The 2Africa cable will go live in 2023 in the western part of the continent, with plans to launch in the eastern side in 2024. The network will create cross-border synergy, connecting Africa’s countries to each other and the rest of the world, according to SatelliteProMe. Once live, the network will generate much-needed capacity in Africa from Europe, the Middle East, and Asia.

“Strategic partnerships such as the one we have with the 2Africa consortium will help us accelerate and deepen internet adoption and socio-economic progress across the African continent,” said MTN Group President/CEO Ralph Mupita. “Data traffic across African markets is expected to grow between four and five-fold over the next five years, so we need infrastructure and capacity to meet that level of growth and demand.”

Mupita added that MTN aims to become the number one African fiber player. The company has plans to build nearly 84,000 miles of proprietary fiber by 2025, generating up to $1 billion in revenue.

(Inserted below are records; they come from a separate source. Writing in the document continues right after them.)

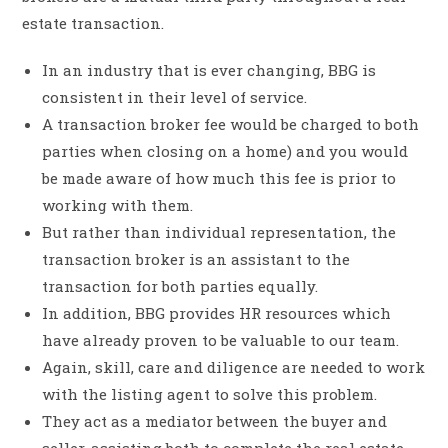
estate transaction.
In an industry that is ever changing, BBG is
consistent in their level of service.
A transaction broker fee would be charged to both
parties when closing on a home) and you would
be made aware of how much this fee is prior to
working with them.
But rather than individual representation, the
transaction broker is an assistant to the
transaction for both parties equally.
In addition, BBG provides HR resources which
have already proven to be valuable to our team.
Again, skill, care and diligence are needed to work
with the listing agent to solve this problem.
They act as a mediator between the buyer and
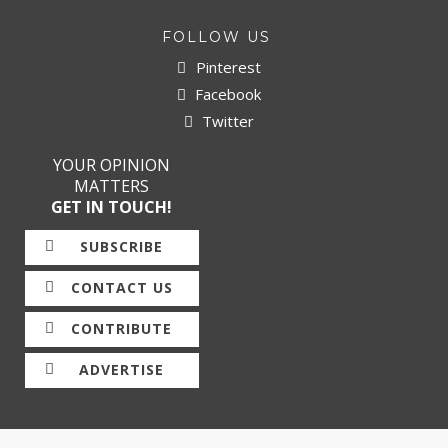
FOLLOW US
Pinterest
Facebook
Twitter
YOUR OPINION
MATTERS
GET IN TOUCH!
SUBSCRIBE
CONTACT US
CONTRIBUTE
ADVERTISE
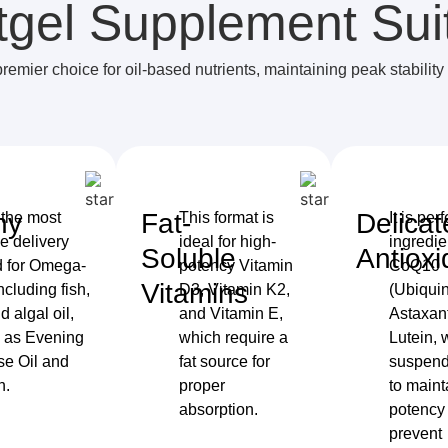
tgel Supplement Sui
premier choice for oil-based nutrients, maintaining peak stability
hy
Fat-
Delicat
 the most
This format is
It is perf
ve delivery
ideal for high-
ingredie
Soluble
Antioxi
 for Omega-
potency Vitamin
CoQ10
Vitamins
including fish,
D3, Vitamin K2,
(Ubiquin
nd algal oil,
and Vitamin E,
Astaxan
l as Evening
which require a
Lutein, 
se Oil and
fat source for
suspende
n.
proper
to maint
absorption.
potency
prevent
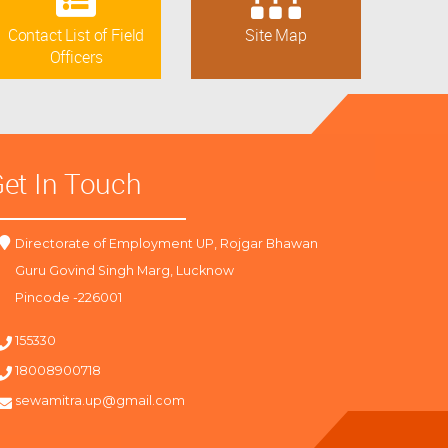
Contact List of Field
Site Map
Officers
et In Touch
Directorate of Employment UP, Rojgar Bhawan
Guru Govind Singh Marg, Lucknow
Pincode -226001
155330
18008900718
sewamitra.up@gmail.com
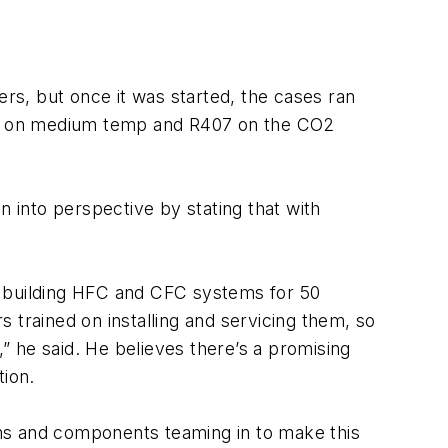
ers, but once it was started, the cases ran
134A on medium temp and R407 on the CO2
n into perspective by stating that with
n building HFC and CFC systems for 50
 trained on installing and servicing them, so
 he said. He believes there’s a promising
tion.
ms and components teaming in to make this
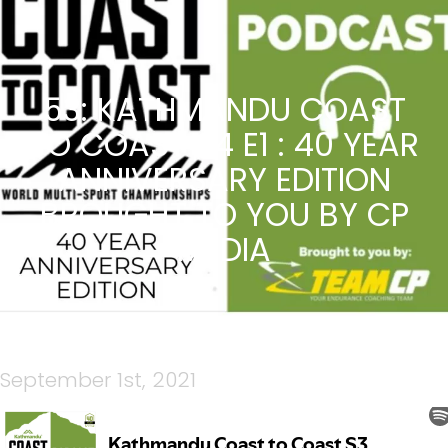
53: KATHMANDU COAST
TO COAST S4 E1 : 40 YEAR
ANNIVERSARY EDITION
BROUGHT TO YOU BY CP
MEDIA
September 1st, 2021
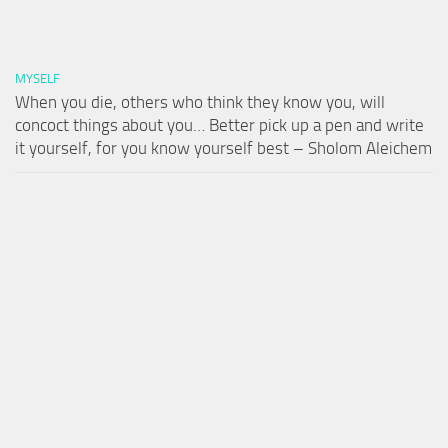
MYSELF
When you die, others who think they know you, will
concoct things about you… Better pick up a pen and write
it yourself, for you know yourself best – Sholom Aleichem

SatelliteProMe reported that with the launch of the 2Africa, South African service providers could acquire capacity in carrier-neutral data centers or open-access cable landing stations on a fair and equitable basis. MTN GlobalConnect CEO Frédéric Schepens said the project is “creating a pan-African fiber railroad driving affordable connectivity.”

The 2Africa consortium includes China Mobile International, Meta, MTN GlobalConnect, Orange, center3, Telecom Egypt, Vodafone, and WIOCC. The latest 2Africa landing was the first planned across 46 locations in 33 countries.